• **WORK REQUEST**
Reproduce every record below verbatim, omitting the pictures.

• **MATERIALS PROVIDED**

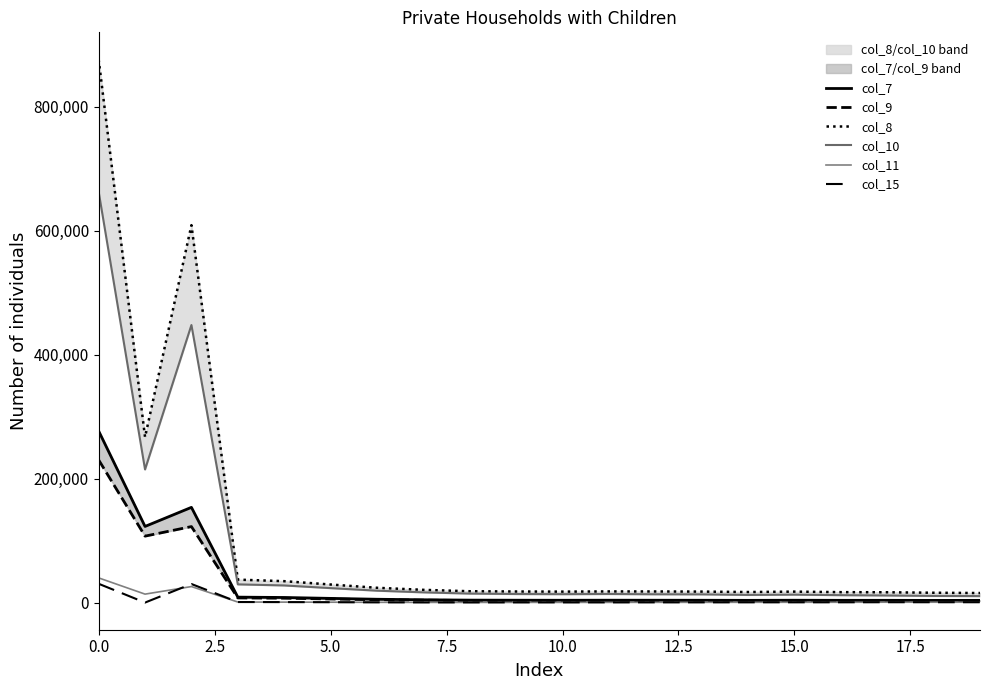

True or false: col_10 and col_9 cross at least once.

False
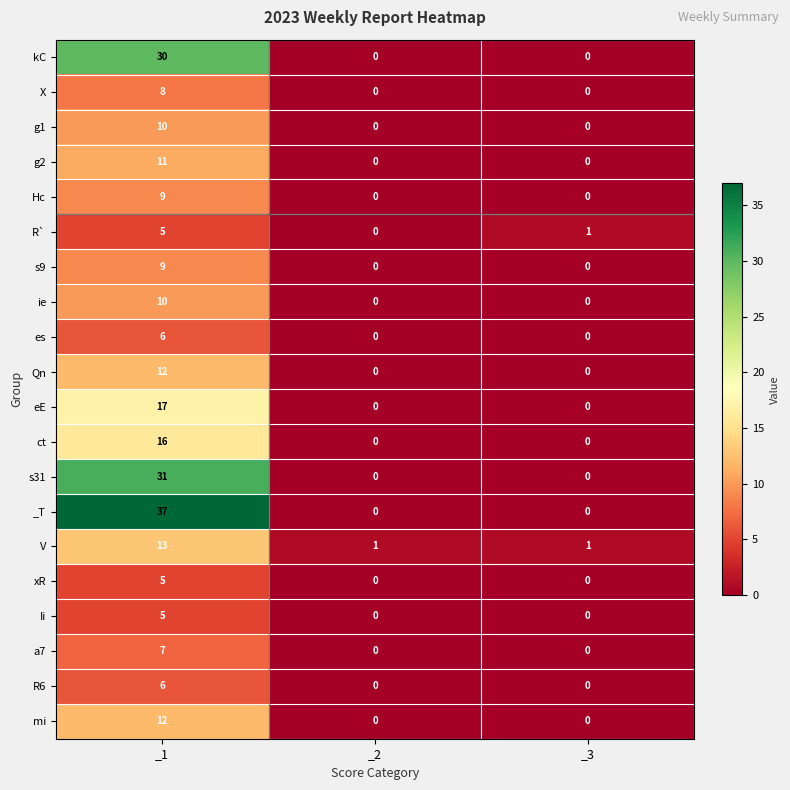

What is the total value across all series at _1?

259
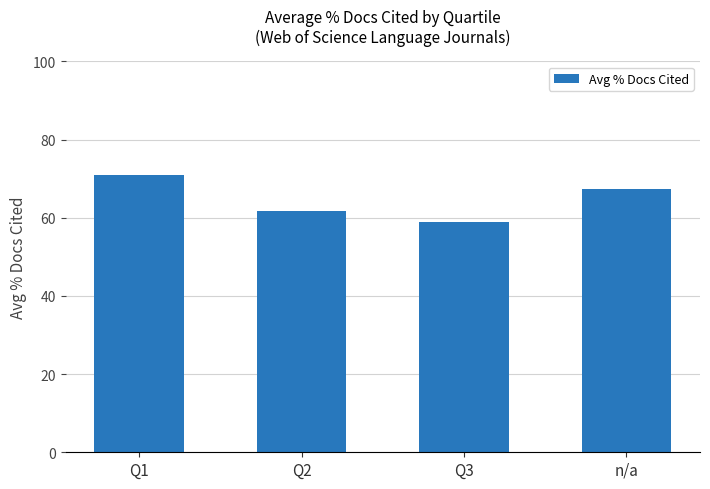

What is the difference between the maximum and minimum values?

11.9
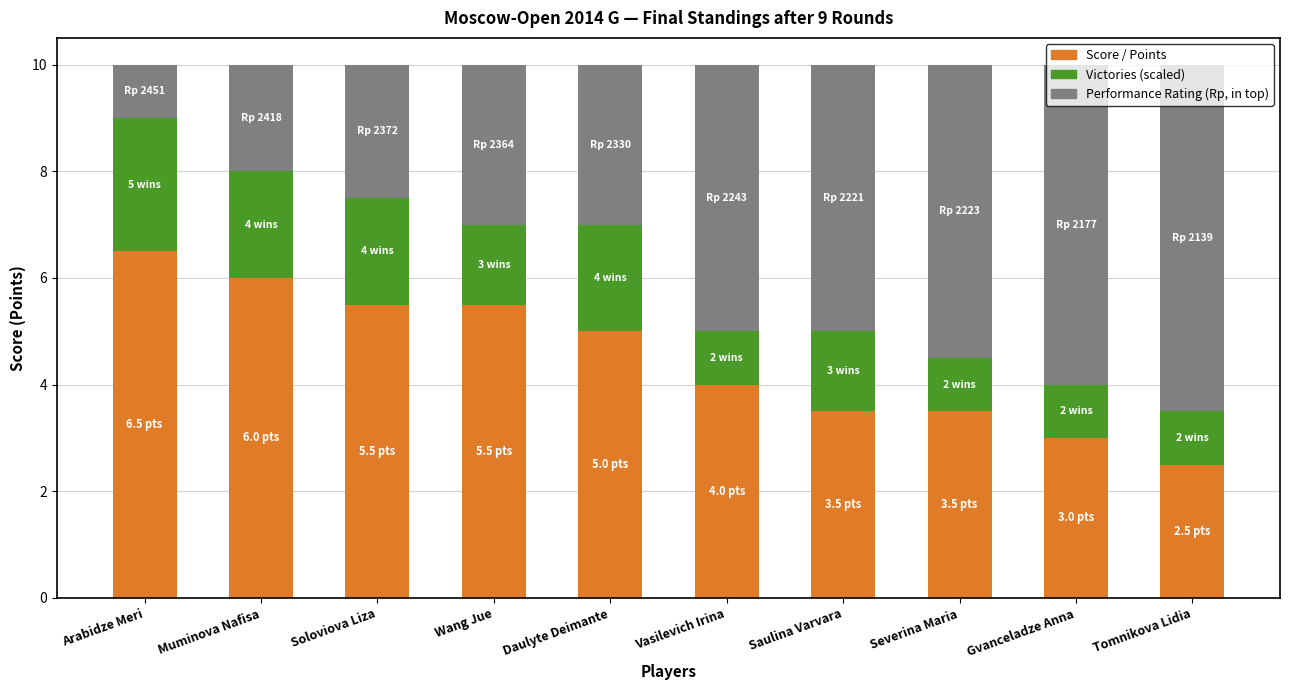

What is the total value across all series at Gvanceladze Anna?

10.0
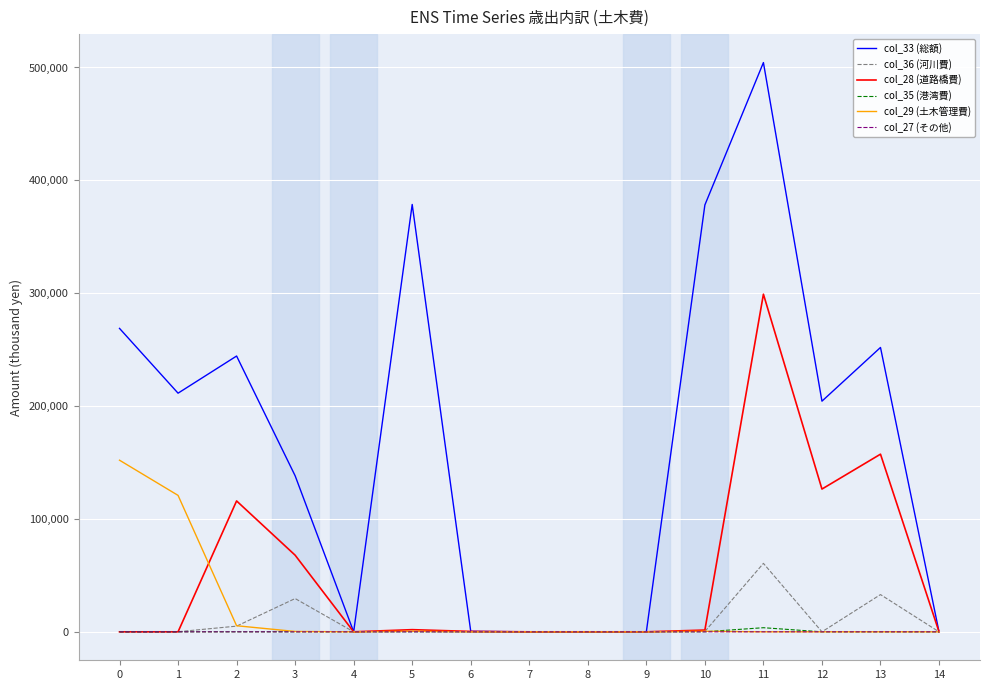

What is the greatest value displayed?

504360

• **COMPLETED EXERCISE**
True or false: col_10 and col_9 cross at least once.

False

What is the total value across all series at _1?

259

What is the difference between the maximum and minimum values?

11.9

What is the total value across all series at Gvanceladze Anna?

10.0

What is the greatest value displayed?

504360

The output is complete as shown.